EXERCISE INSTRUCTIONS
Set down every line from the one with "basket: none [326,289,378,363]" to the end of the entries, both ends included, exactly as it reads and without pictures.

──────── DATA FOR THIS EXERCISE ────────

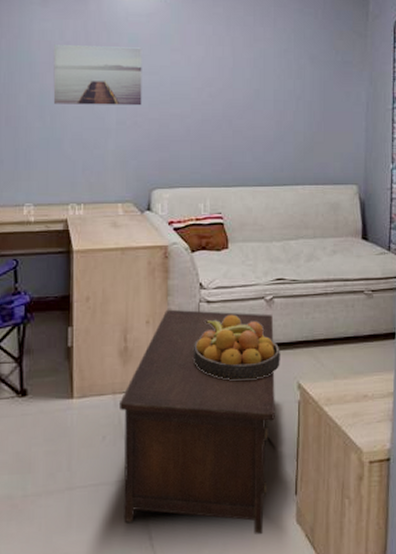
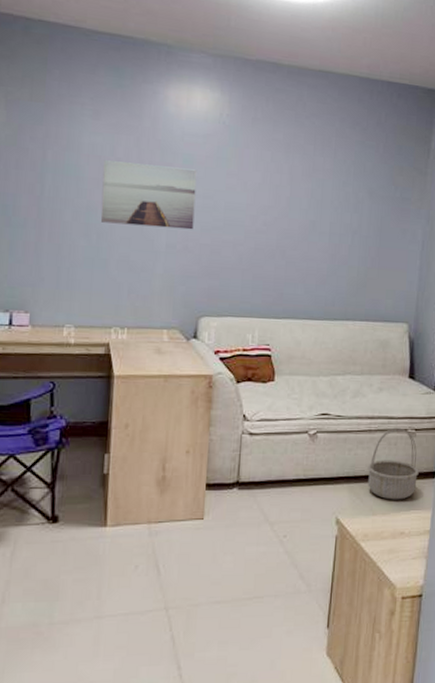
cabinet: present [120,309,275,534] -> none [153,440,316,666]
fruit bowl: present [194,314,280,381] -> none [233,447,321,514]
basket: none [326,289,378,363] -> present [367,427,419,500]

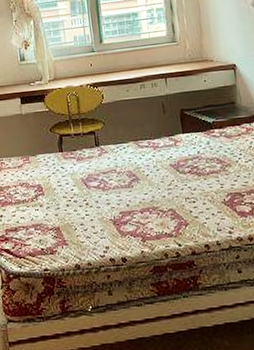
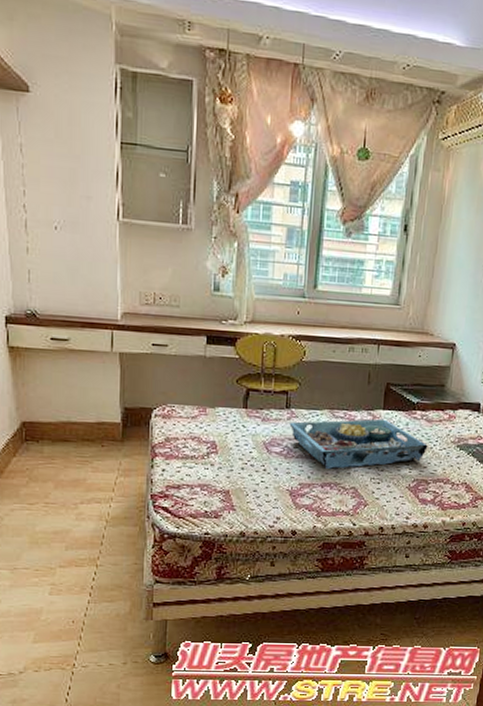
serving tray: none [101,141,234,195] -> present [289,418,428,469]

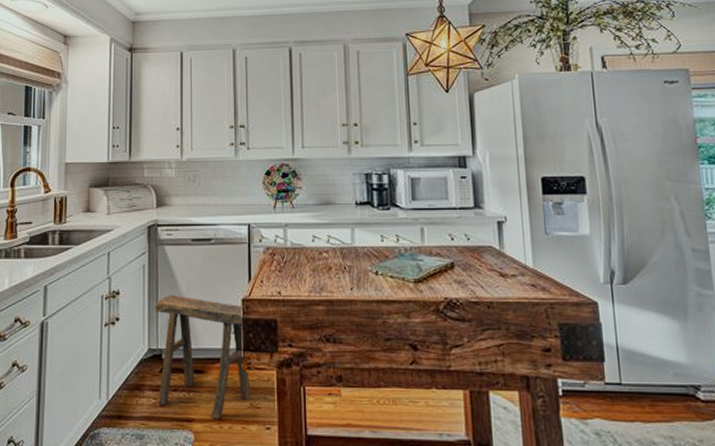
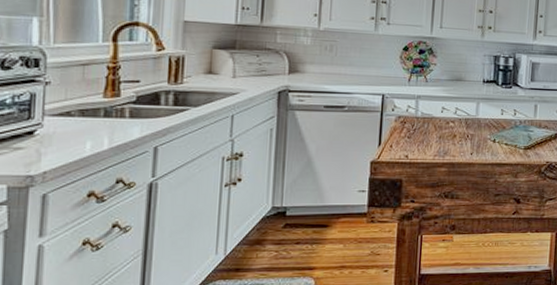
stool: present [154,295,251,420] -> none [280,157,373,267]

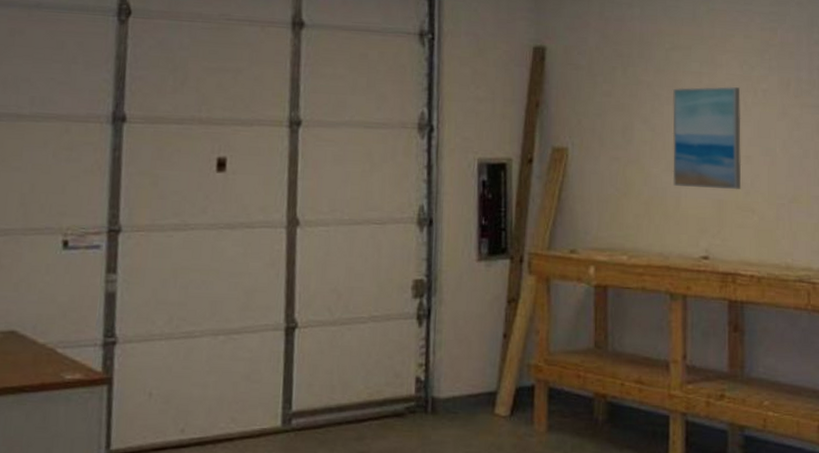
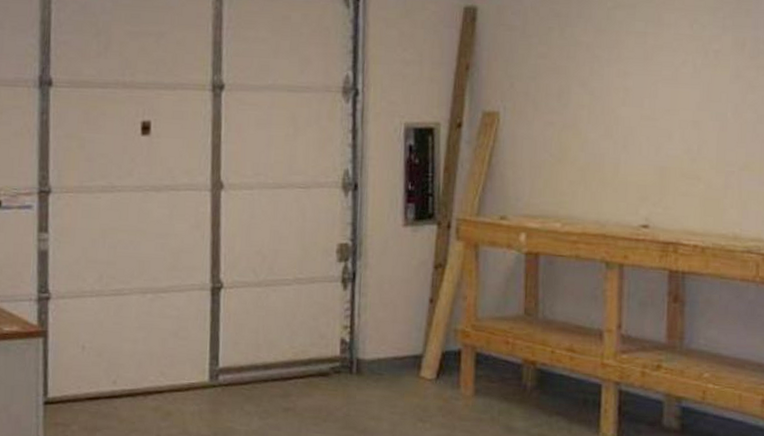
wall art: present [672,86,742,190] -> none [611,46,689,157]

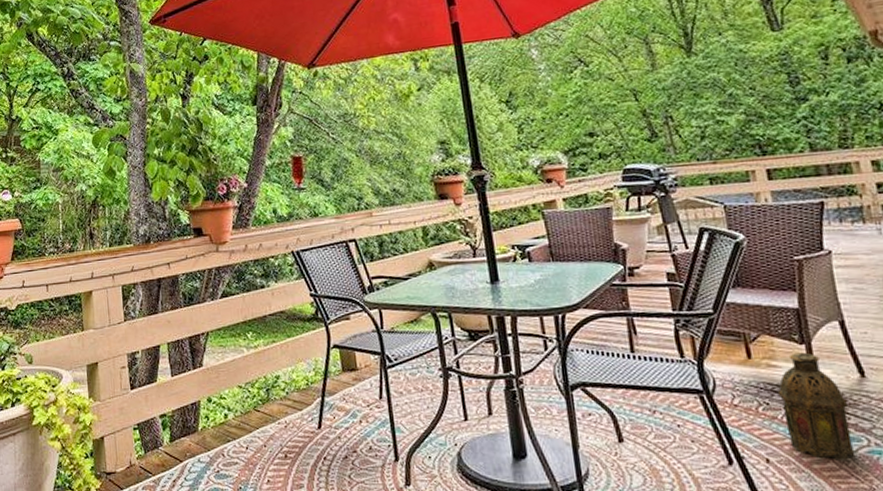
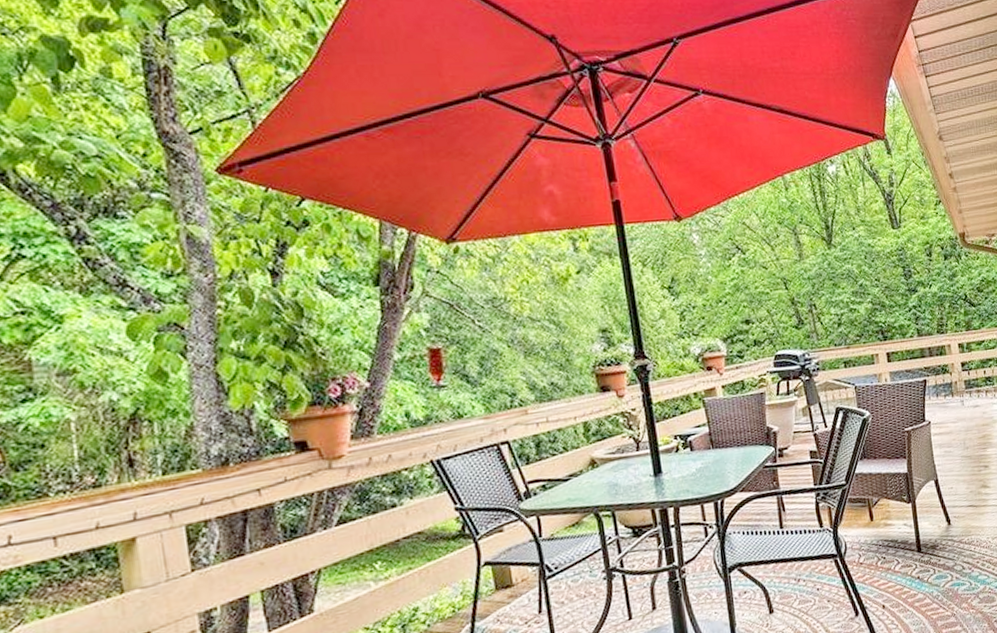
lantern: present [777,352,855,461] -> none [891,510,943,598]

────────

SOLUTION FOR THIS EXERCISE
basket: none [326,289,378,363] -> present [367,427,419,500]

serving tray: none [101,141,234,195] -> present [289,418,428,469]

stool: present [154,295,251,420] -> none [280,157,373,267]

wall art: present [672,86,742,190] -> none [611,46,689,157]

lantern: present [777,352,855,461] -> none [891,510,943,598]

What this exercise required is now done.